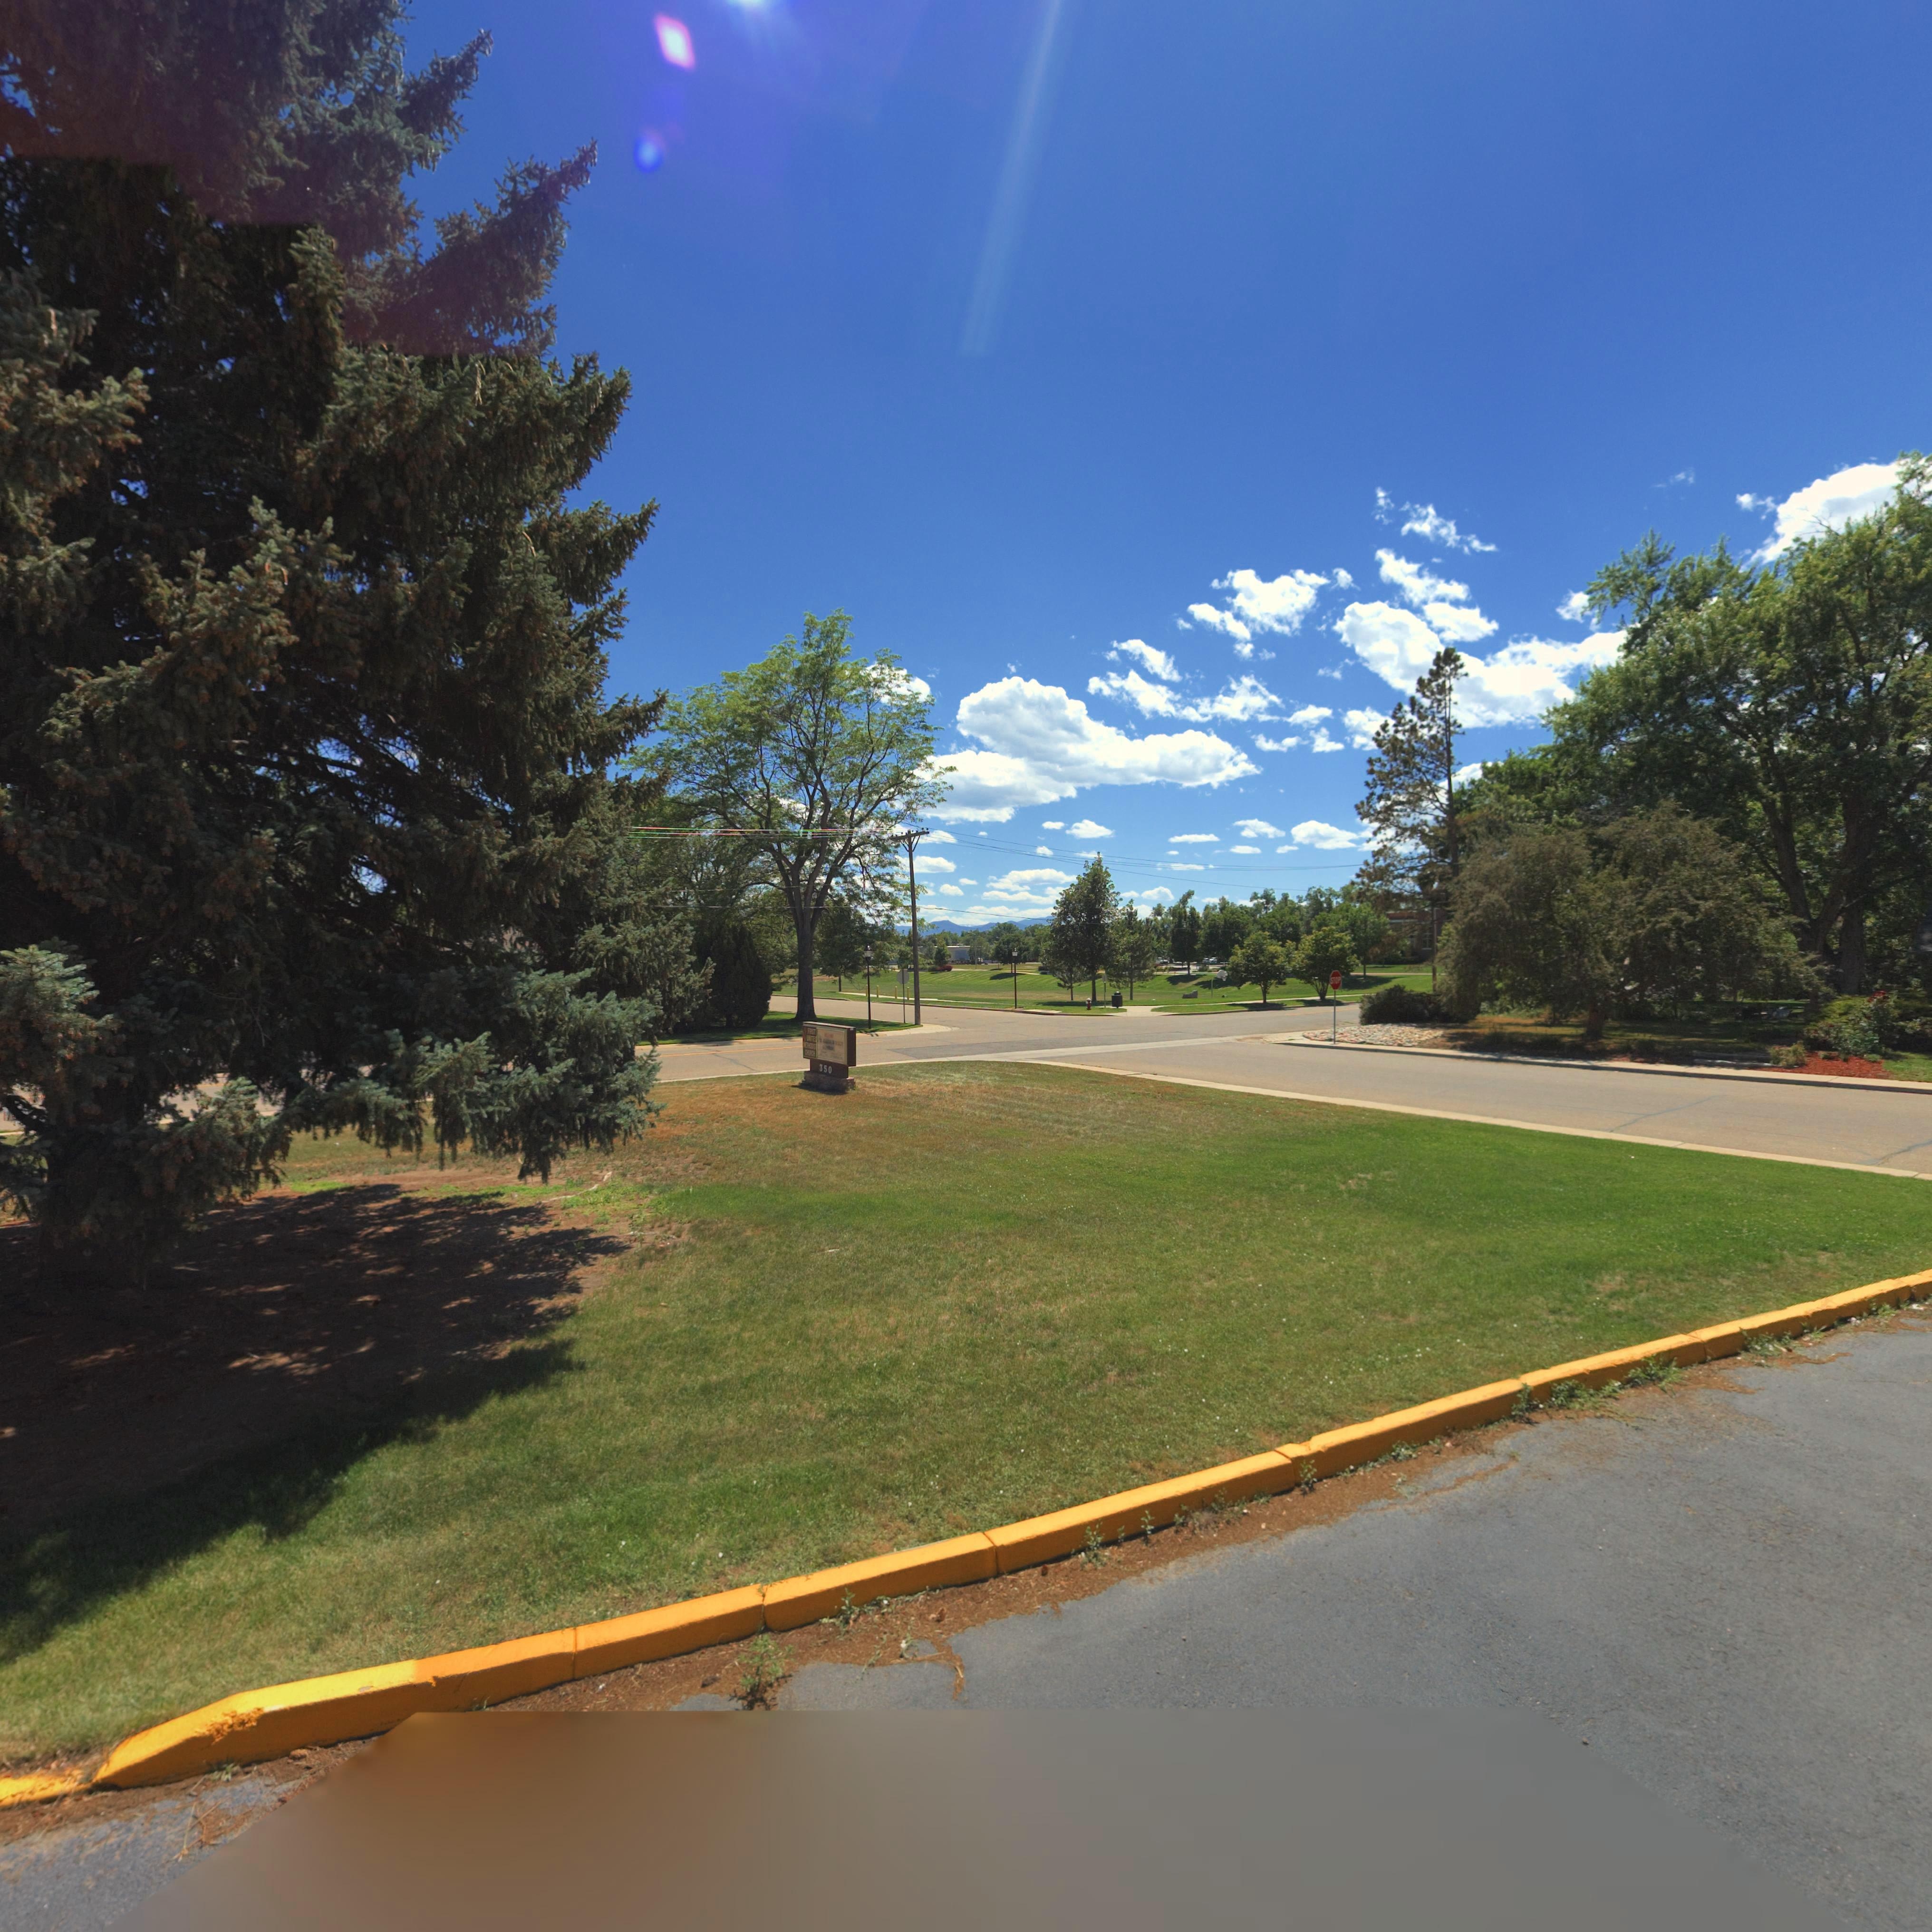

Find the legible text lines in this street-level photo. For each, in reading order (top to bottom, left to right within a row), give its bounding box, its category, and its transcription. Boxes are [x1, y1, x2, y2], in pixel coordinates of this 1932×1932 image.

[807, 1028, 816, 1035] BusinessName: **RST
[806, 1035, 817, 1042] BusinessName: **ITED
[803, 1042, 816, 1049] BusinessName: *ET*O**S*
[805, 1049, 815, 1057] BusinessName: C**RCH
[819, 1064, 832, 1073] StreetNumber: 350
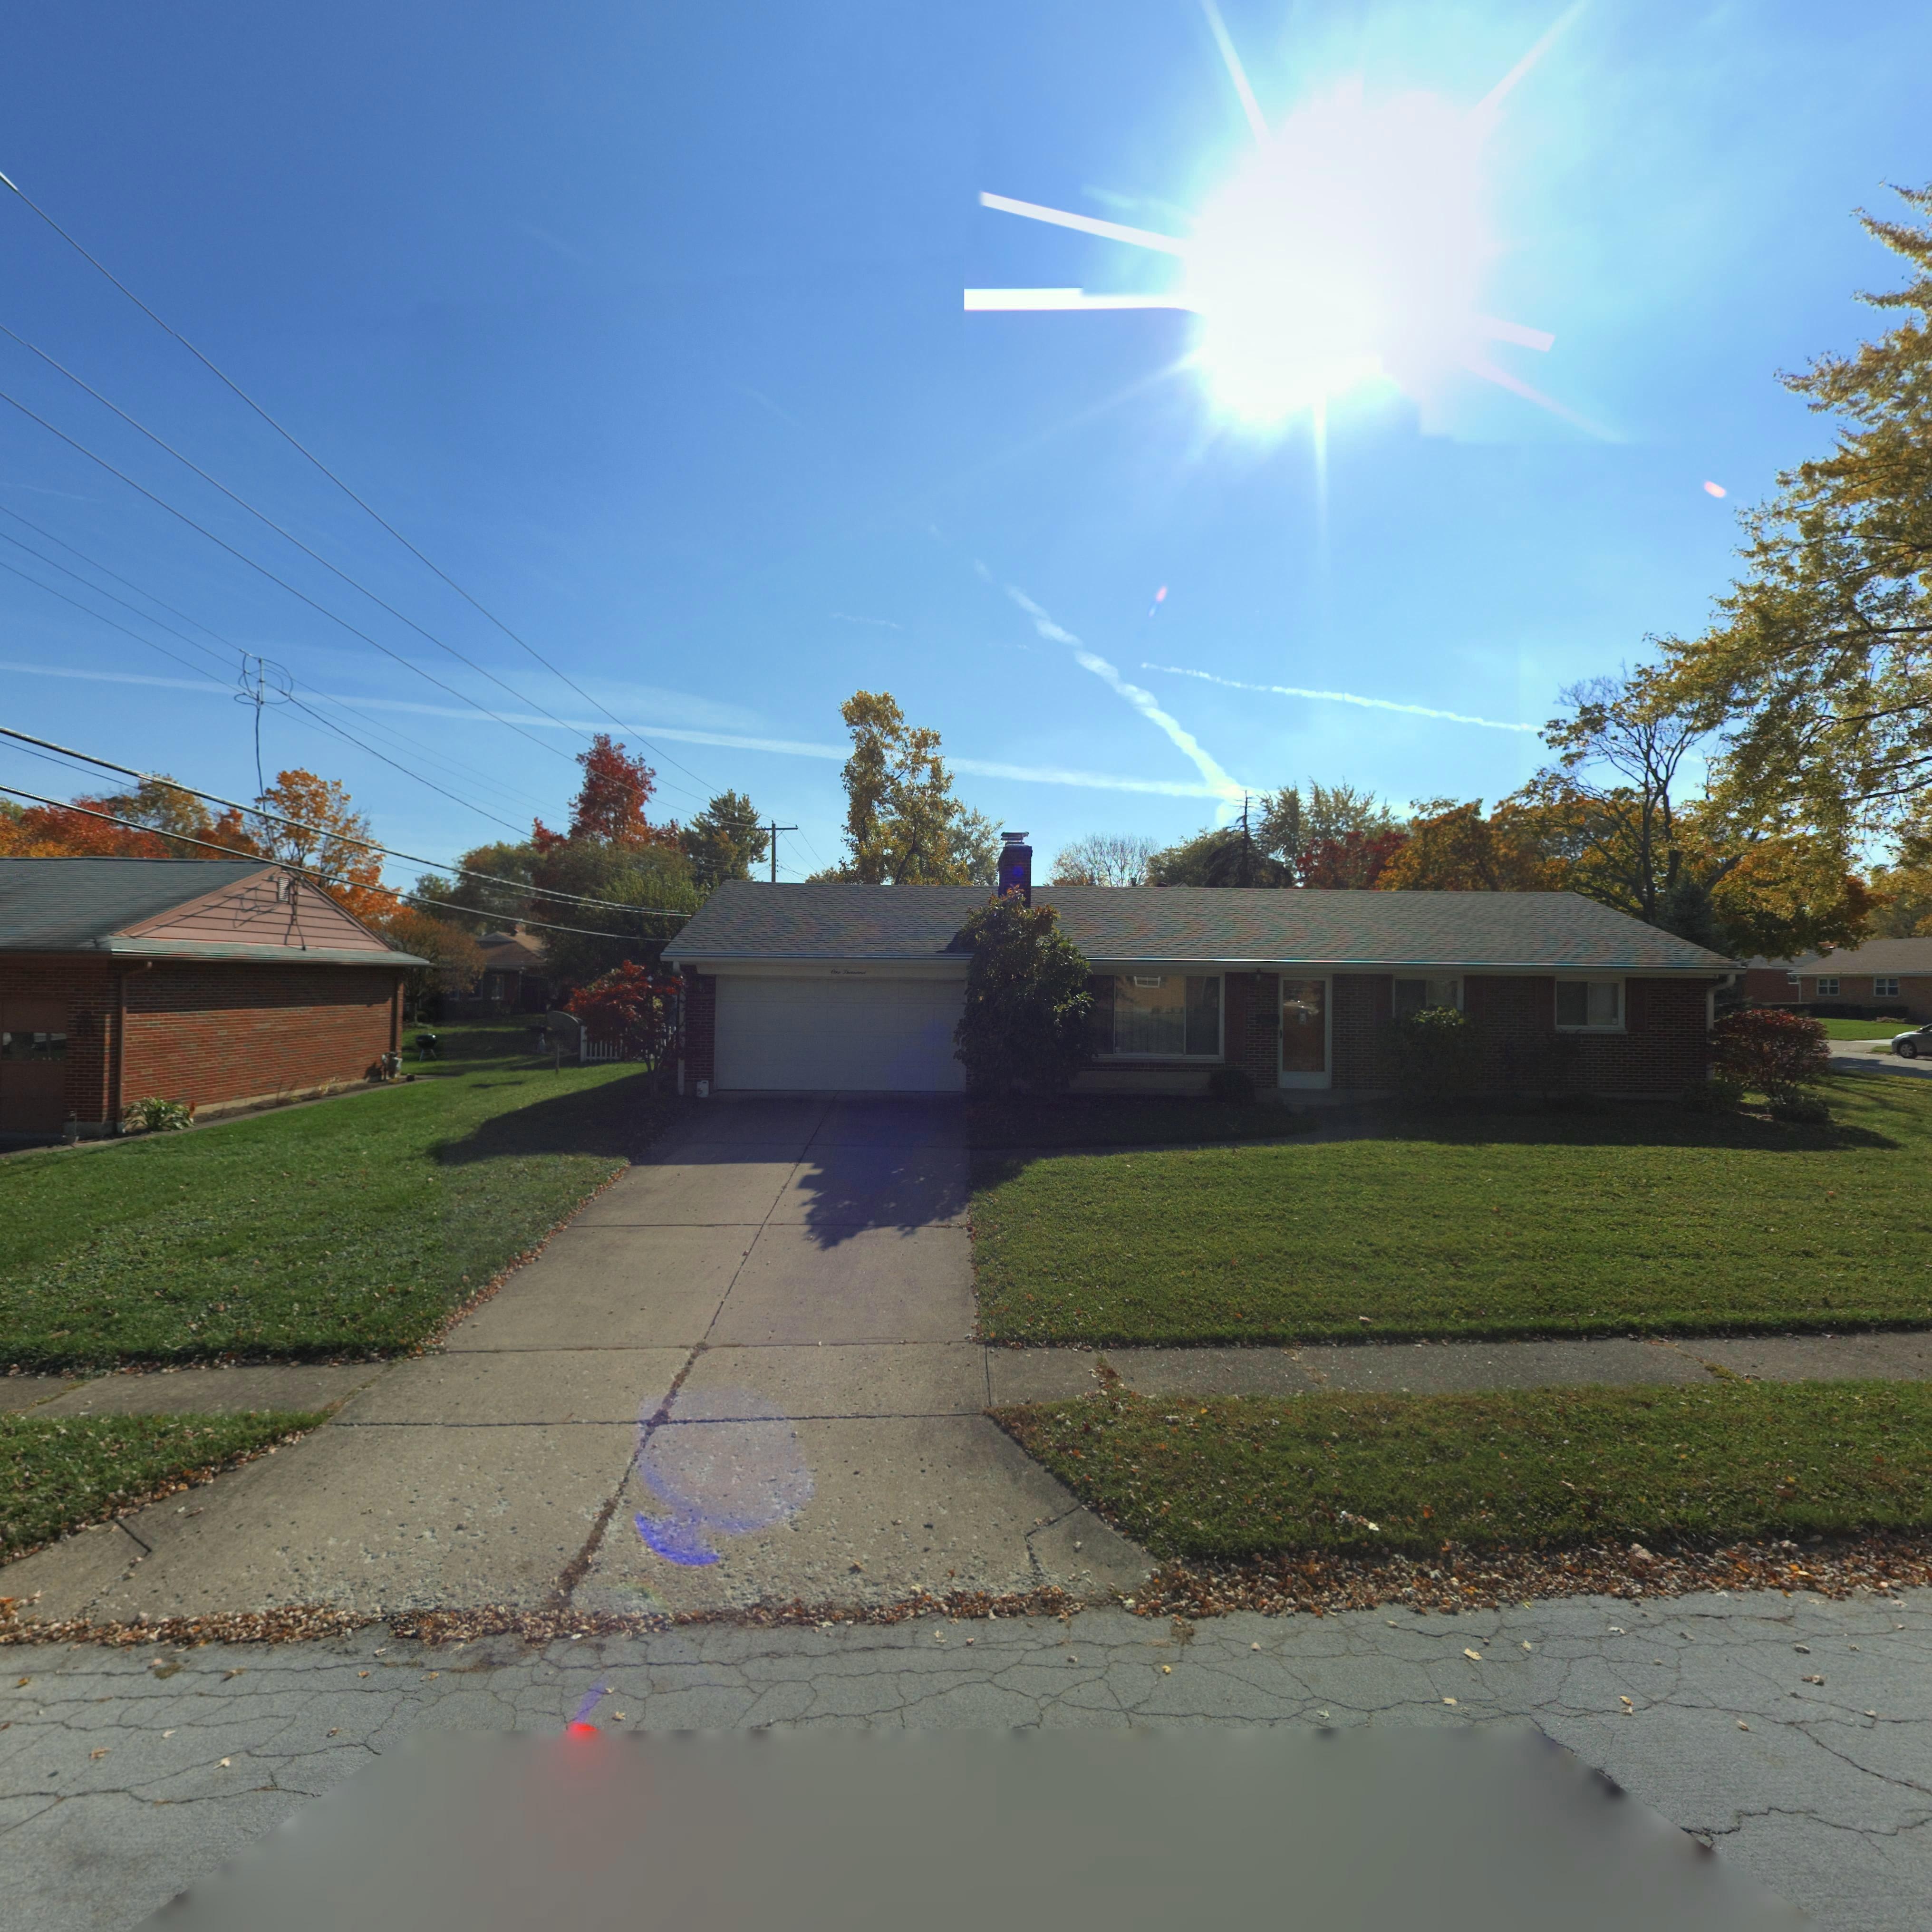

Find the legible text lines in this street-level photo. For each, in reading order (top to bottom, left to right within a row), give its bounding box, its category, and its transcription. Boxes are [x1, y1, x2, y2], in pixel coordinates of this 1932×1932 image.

§ SET TASK:
Rewrite the records above as a JSON list of strings, one string per line, omitting blank lines and the pictures.

§ RESULT FOR THIS EXERCISE:
[
  "Find the legible text lines in this street-level photo. For each, in reading order (top to bottom, left to right within a row), give its bounding box, its category, and its transcription. Boxes are [x1, y1, x2, y2], in pixel coordinates of this 1932×1932 image.",
  "[807, 1028, 816, 1035] BusinessName: **RST",
  "[806, 1035, 817, 1042] BusinessName: **ITED",
  "[803, 1042, 816, 1049] BusinessName: *ET*O**S*",
  "[805, 1049, 815, 1057] BusinessName: C**RCH",
  "[819, 1064, 832, 1073] StreetNumber: 350",
  "Find the legible text lines in this street-level photo. For each, in reading order (top to bottom, left to right within a row), give its bounding box, its category, and its transcription. Boxes are [x1, y1, x2, y2], in pixel coordinates of this 1932×1932 image."
]